The arrival of a horde charging towards players, when you’re running low on ammo and health can also feel like it comes out of nowhere -- giving these encounters the chance to feel as tense as they often feel inevitable.
But it’s hard to say if Back 4 Blood has that level of tension, initially. Firing up a four-player game, taking on the first Act, the AG crew did so using the default (i.e. easiest) difficulty setting. Now, you might scoff at the very idea of that -- and if you do, please direct said scoff-age towards our Group Leader - Ser Jobius of Gilroy. He’ll probably tell you the same thing, it was the default “jump in and play” setting so... back off holmes.
Anyway, in its current state the default difficulty level in Back 4 Blood goes a step beyond easy, to the point where things like menace and tension felt like words in a strange alien language 34.6 light-years away on the planet Gorphaxis 5. It’s a shooting gallery and little more. Ramping things up to Nightmare (the third and highest difficulty -- which you can see in the latter portion of the video above) we last but a few seconds.
In a way, that was good. Level planning and knowledge should be required, and Left 4 Dead took a long time to master. Still, Recruit is so lacking you don’t really learn anything other than the zombiesRidden are as threatening as balloon animals with fangs and evil eyes drawn on them. This was gleaned from playing the Beta, with Turtle Rock later telling us it’s still balancing difficulty levels and will use the Beta as a way to gather the data it needs. It’ll also be looking at how players interact with PVP... which we also tried.
Alternating rounds of Ridden vs. Cleaners, where the goal is to see how long you can survive on small-ish maps with randomised drops and the same card-perk-ability system found in the campaign. Compared to the main PVE side of Back 4 Blood the competitive stuff, at least initially, feels a little tacked on and a little too “arena” in its design. Going back to the original Left 4 Dead one last time, the PVP there was more like playing the campaign with real people as the threats. So much so you could wait around corners or genuinely creep up on survivors.
In its current state the Recruit difficulty level in Back 4 Blood goes a step beyond easy, to the point where things like menace and tension felt like words in a strange alien language 34.6 light-years away on the planet Gorphaxis 5. It’s a shooting gallery and little more.

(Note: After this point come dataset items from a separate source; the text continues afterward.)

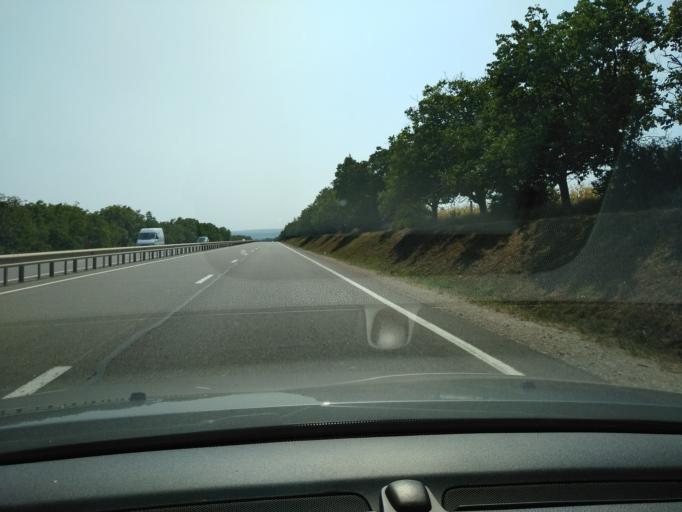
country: MD
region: Chisinau
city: Cricova
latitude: 47.2131
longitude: 28.7693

Here it’s “Round 1, Fight!” “Did you see that triple spin spit by the Ridden!” “What a save by the Cleaners” “They used that Card perfectly!”. More structured than emergent, there are even designated glowing climbing lanes for the Ridden. An interesting approach, but one we’ll need to spend more time with before learning its ins and outs.
Now, the comparisons to Left 4 Dead have been peppered throughout this preview because, a) that game rules and b) this comes from the same dev studio. In a lot of areas, Back 4 Blood impresses -- it feels like Left 4 Dead 3. The guns are great and the performance and polish is already at a place where you can feel that it’s in the final stretch of balance and tweaks and fixes. On PC performance with NVIDIA DLSS enabled makes it all look full-blown futuristic compared to the now dated original.
Is this the Left 4 Dead successor we’ve all been looking for? Possibly.